Provided text:
++++++++++

John Jacob Weinzweig,  (March 11, 1913 – August 24, 2006) was a Canadian composer of classical music.

Weinzweig was born in Toronto. He went to Harbord Collegiate Institute, and studied music at the university. In 1937, he left for the United States to study under Bernard Rogers. During the Second World War, he began composing film music, and in 1952 he became a professor at his old university in Toronto. In the previous year he had co-founded the Canadian League of Composers, and he was actively involved in several other organisations representing musicians and composers.

In 1974, he was made an Officer of the Order of Canada. In 1988, he was awarded the Order of Ontario.

In 2004, Weinzweig was the recipient of the inaugural Lifetime Achievement Award at the annual SOCAN Awards in Toronto.

Early life 
John Jacob Weinzweig was the eldest child of Joseph and Rose (Burstyn) Weinzweig, Polish Jewish immigrants. His younger siblings were named Morris and Grace Weinzweig. In Russian-occupied Poland, his father was temporarily imprisoned for participating in radical union movements, and the family moved to Canada shortly after.

His first music lessons were at Workman's Circle Peretz School at the age of 14, where he participated in mandolin classes. He went on to attend Harbord Collegiate Institute, a secondary school where the students consisted primarily of the children of Jewish immigrant families. Harbord had one of the only school orchestra programs in Canada at the time, and it was here that he learned to play the tuba and saxophone, and even had the opportunity to conduct. His teacher recognized his talent and encouraged his parents to send him to piano lessons. He studied under several teachers and in the years following high school, Weinzweig attained a university entrance level in both piano and theory at the Royal Conservatory. His brother, Morris, also took up the saxophone and, from a young age, the two brothers earned pocket money by playing at local events such a school dances and political rallies. Morris went on to become a leading studio musician on the saxophone.

He married Helen Tenenbaum on July 12, 1940.

++++++++++

Given information:
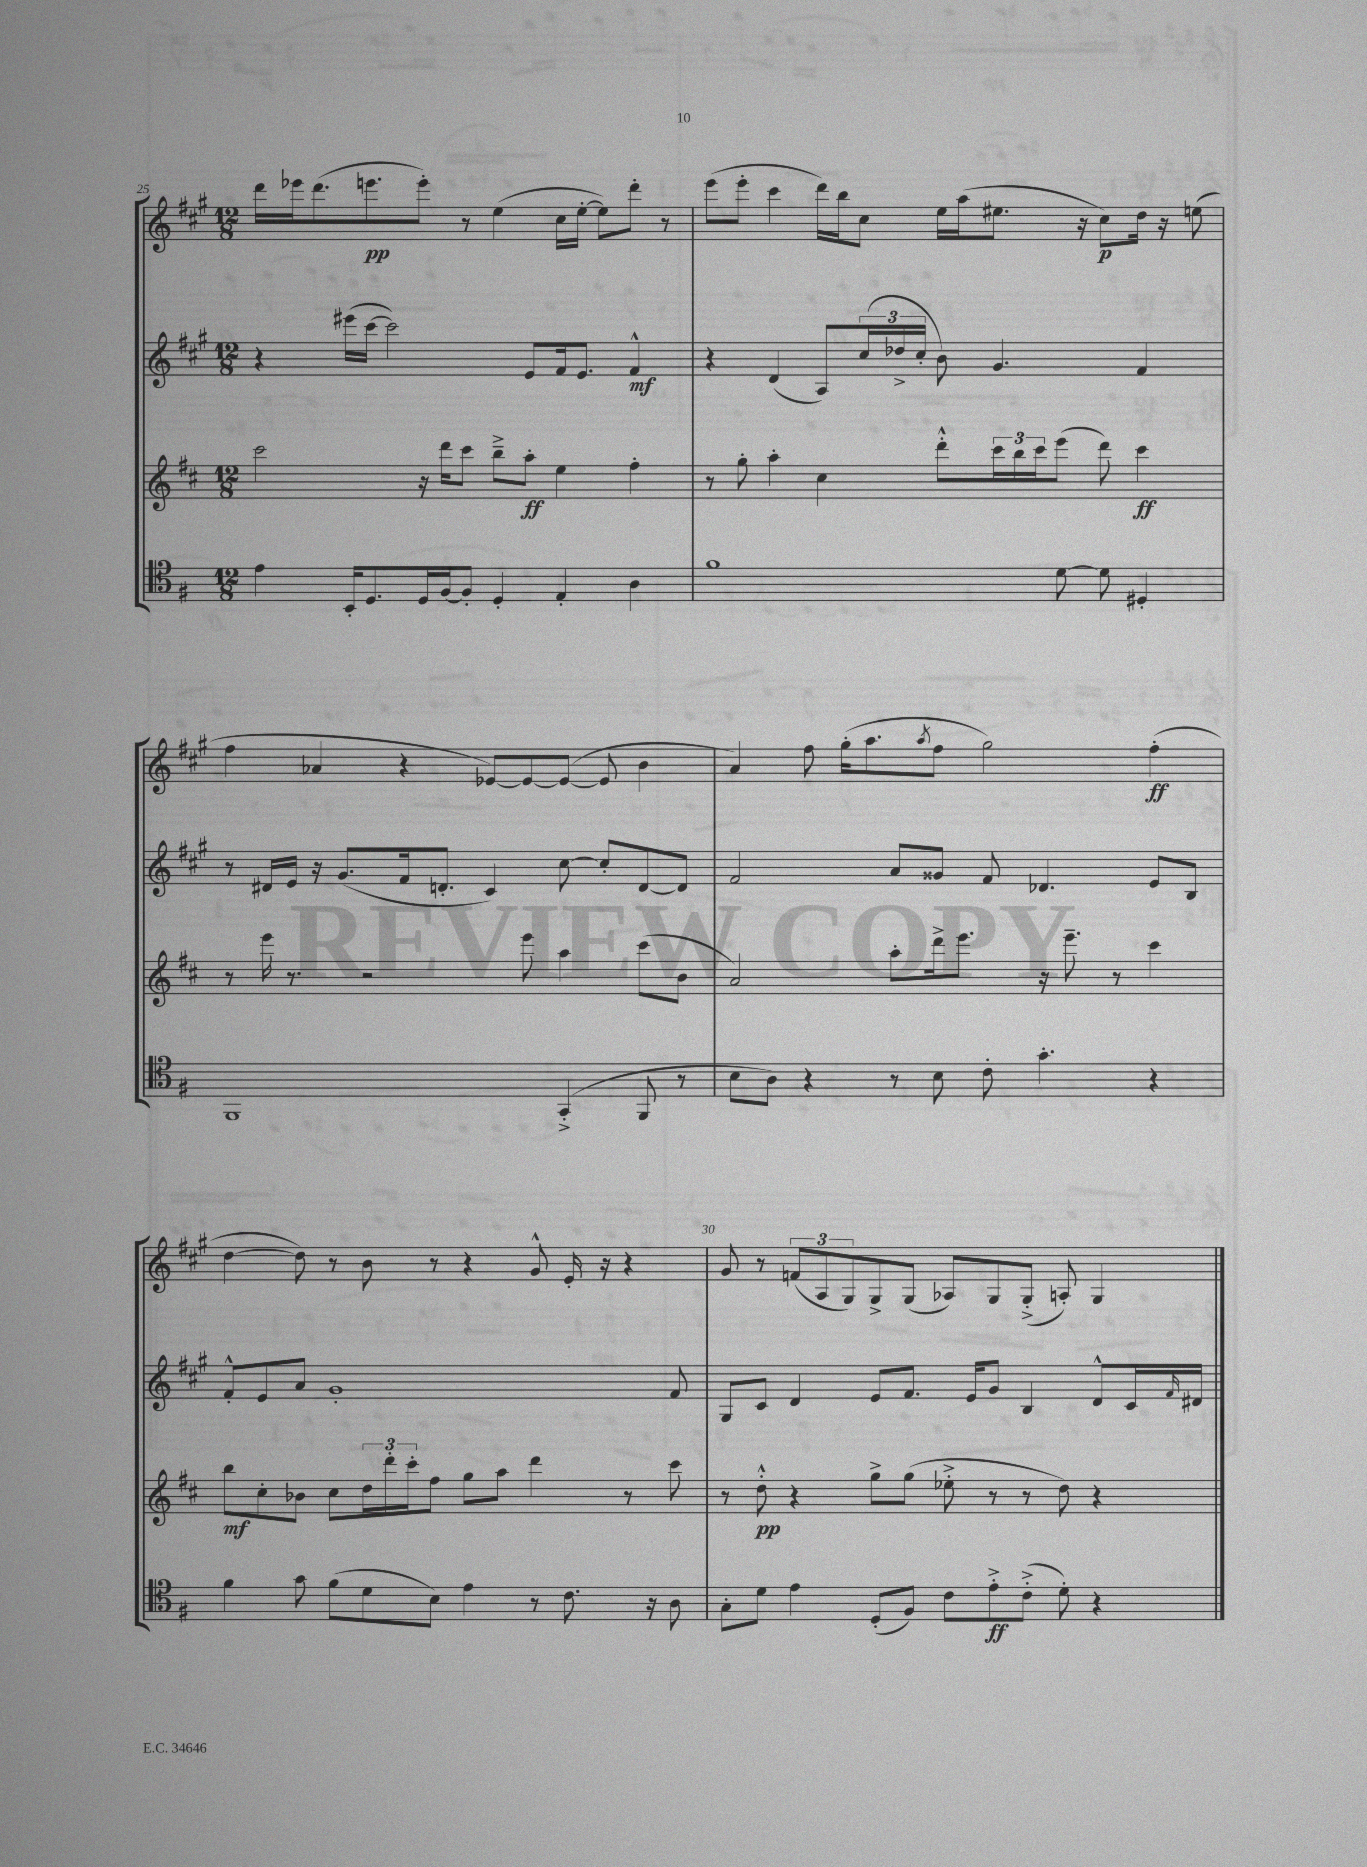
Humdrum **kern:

++++++++++

What you will do:
1. In the text on John Weinzweig, which instruments did he learn to play at Harbord Collegiate Institute?
2. Write the next passage of the text on John Weinzweig, picking up after its final sentence.
The material was drawn from a separate source.

Exercise responses:
1. The tuba and the saxophone.

2.
Post-secondary education 
The University of Toronto Faculty of Music was founded in 1918, but it was not until the early 1930s that it began to offer classes leading to a degree. John Weinzweig was among the first to enroll in the new program and obtained his B.Mus. in 1937. During his undergraduate degree, he was continuously producing short works, most of which were romantic and impressionistic. After observing Weinzweig's work, composer and school director Howard Hanson encouraged him to pursue Master's studies in composition at the Eastman School of Music (University of Rochester). He followed Hanson's advice and acquired his M.Mus. in 1938. During his university career, he also developed an interest in conducting, as he found that conducting experience was useful to him as a composer.

Use of serialism 
Weinzweig's move toward serialism was not a complete transition; he was very selective and deliberate in which principles he chose to adopt. While he acknowledged that Schoenberg’s influence on the musical world was powerful, he was not particularly taken with Schoeberg's music and preferred that of composers such as Berg and Webern. His attraction to serialism was not the same as that of its Viennese founders. Since he was not taught strictly using tonality in his early education, he did not feel the need to rebel and use serialism simply as a means to avoid tonality. While he often employed the techniques used by Stravinsky, Bartók, Copland and Varèse, he did not teach these methods to his students exclusively.

The way in which Weinzweig used a 12-tone row in his compositions differed from the traditional method. He would use the row as a motivic invention and develop that motive in a neoclassical manner, treating it more like a theme than a means of tonal organization. The row typically remains identifiable throughout the piece but is not limited by strict serial procedures.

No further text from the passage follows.